Last year was the highlight of his 14-year-old career when he won his very first Bathurst title and accomplished a lifelong dream by doing so.
Winterbottom also won his very first Barry Sheene medal in 2012, an honour many other championship winners have achieved in their time. The Barry Sheene medal is awarded to the driver who shows the most outstanding leadership and sportsmanship throughout the racing season.
Combine these accolades with 23 race wins, 77 podium finishes and 27 pole position starts. These stats show that Winterbottom has all the credentials of a good driver, but he needs to become a great one by winning that elusive championship.
But the question remains if Winterbottom has proved himself as a capable driver, why hasn’t he tasted championship victory yet?
Perhaps it’s due to a living in the recent shadow of Jamie Whincup and Craig Lowndes who achieved so much in their 888 Commodore?
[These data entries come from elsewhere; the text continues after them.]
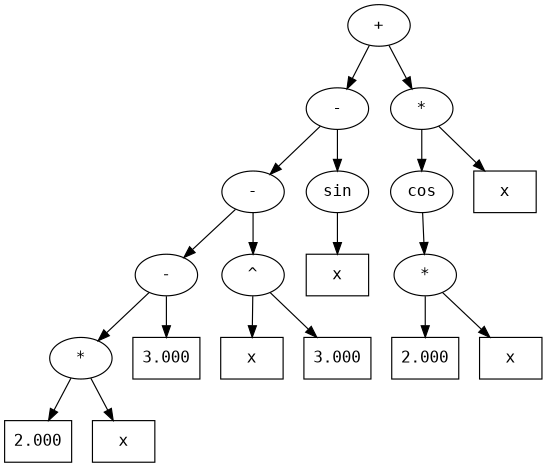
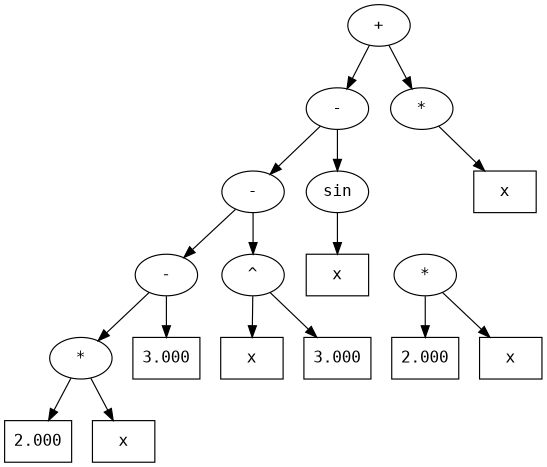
  digraph {
    fontname="DejaVu Sans Mono"
    node [fontname="DejaVu Sans Mono"]
    edge [fontname="DejaVu Sans Mono"]
    n1 [label="+"]
    n2 [label="-"]
    n3 [label="*"]
    n4 [label="-"]
    n5 [label=sin]
    n6 [label="-"]
    n7 [label="^"]
    n8 [label="*"]
    n9 [label=3.000 shape=box]
    n10 [label=2.000 shape=box]
    n11 [label=x shape=box]
    n12 [label=x shape=box]
    n13 [label=3.000 shape=box]
    n14 [label=x shape=box]
-   n15 [label=cos]
    n16 [label=x shape=box]
    n17 [label="*"]
    n18 [label=2.000 shape=box]
    n19 [label=x shape=box]
    n1 -> n2
    n1 -> n3
    n2 -> n4
    n2 -> n5
-   n3 -> n15
    n3 -> n16
    n4 -> n6
    n4 -> n7
    n5 -> n14
    n6 -> n8
    n6 -> n9
    n7 -> n12
    n7 -> n13
    n8 -> n10
    n8 -> n11
-   n15 -> n17
    n17 -> n18
    n17 -> n19
  }
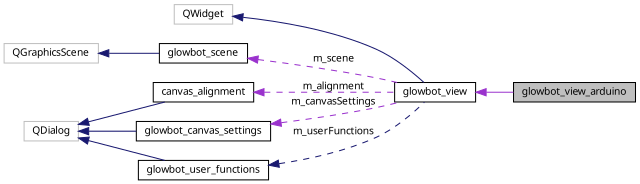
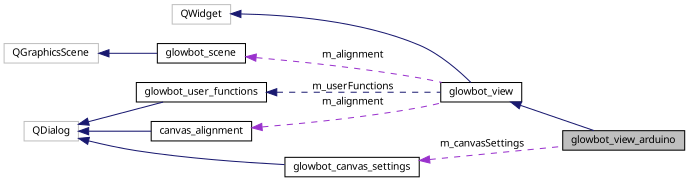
  digraph {
    fontname="Noto Sans"
    rankdir=LR
    node [color=black fillcolor=white fontname="Noto Sans" fontsize=10 shape=record style=filled]
    edge [color=midnightblue dir=back fontname="Noto Sans" fontsize=10 labelfontname=Helvetica labelfontsize=10 style=solid]
    n1 [fillcolor=grey75 fontcolor=black height=0.2 label=glowbot_view_arduino width=0.4]
    n2 [height=0.2 label=glowbot_view width=0.4]
    n3 [color=grey75 height=0.2 label=QWidget width=0.4]
    n4 [height=0.2 label=glowbot_scene width=0.4]
    n5 [color=grey75 height=0.2 label=QGraphicsScene width=0.4]
    n6 [height=0.2 label=canvas_alignment width=0.4]
    n7 [color=grey75 height=0.2 label=QDialog width=0.4]
    n8 [height=0.2 label=glowbot_canvas_settings width=0.4]
    n9 [height=0.2 label=glowbot_user_functions width=0.4]
-   n2 -> n1 [color=darkorchid3]
+   n2 -> n1
    n3 -> n2
-   n4 -> n2 [color=darkorchid3 label=" m_scene" style=dashed]
+   n4 -> n2 [color=darkorchid3 label=" m_alignment" style=dashed]
    n5 -> n4
    n6 -> n2 [color=darkorchid3 label=" m_alignment" style=dashed]
    n7 -> n6
    n7 -> n8
    n7 -> n9
-   n8 -> n2 [color=darkorchid3 label=" m_canvasSettings" style=dashed]
+   n8 -> n1 [color=darkorchid3 label=" m_canvasSettings" style=dashed]
    n9 -> n2 [label=" m_userFunctions" style=dashed]
  }
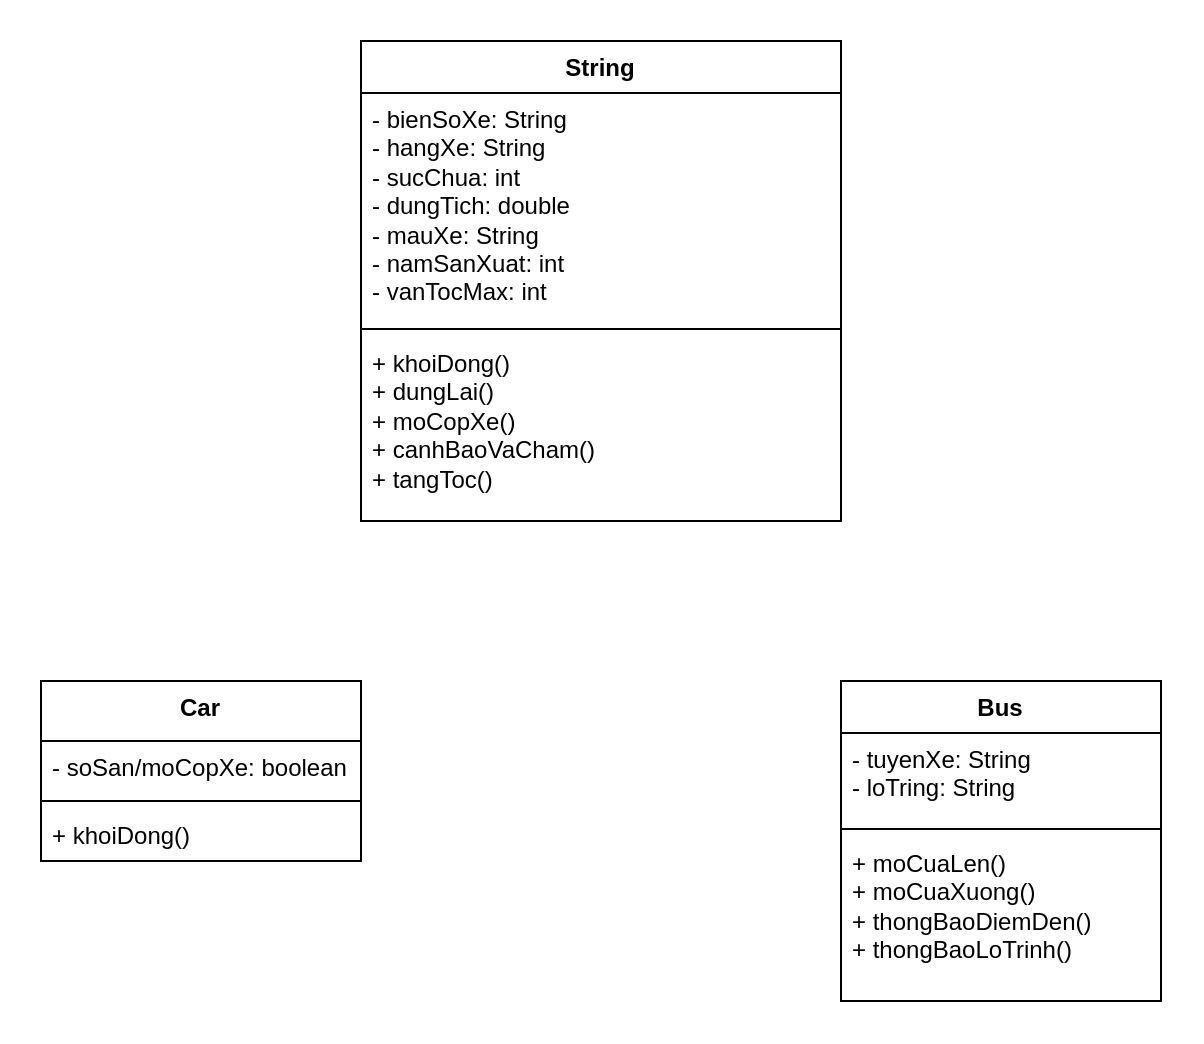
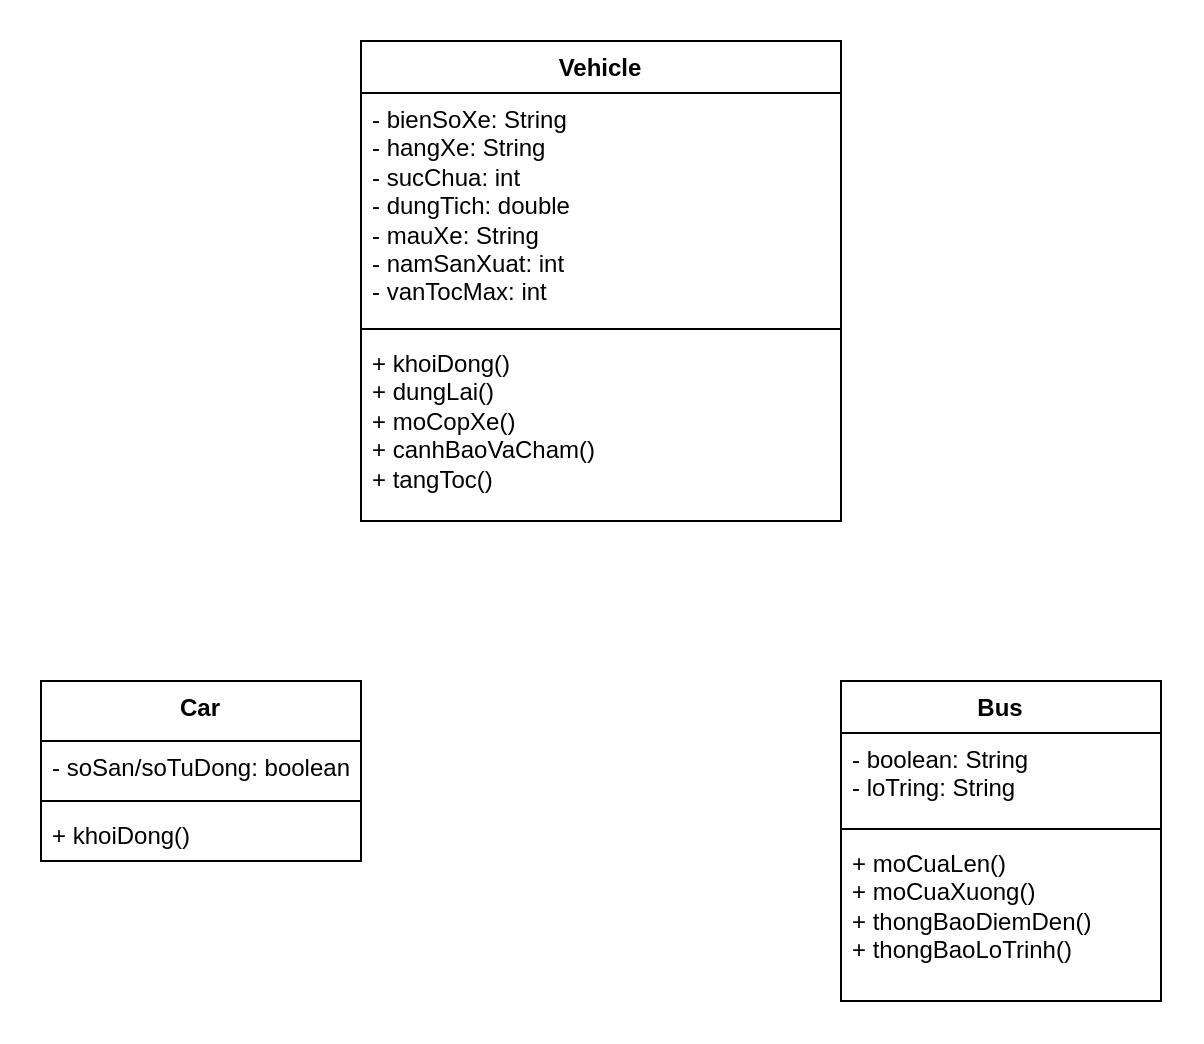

Or perhaps it’s just a string of bad luck.
Even lesser-known names who have never dominated the championship points race like Russell Ingall and James Courtney have both managed to fight through to win a championship. Ingall won his first and only championship in 2005 and Courtney in 2010.
If Winterbottom wants to solidify his name in V8 Supercars folklore he must take the next step in 2014.
With the number of other manufactures clogging the V8 supercars grid in recent seasons, the blue oval needs this win for not only its fans, but its brand.
With such a good foothold on the competition at the moment he can’t afford to let it slip, he must stay focused and on task because a championship win is vital to his legacy.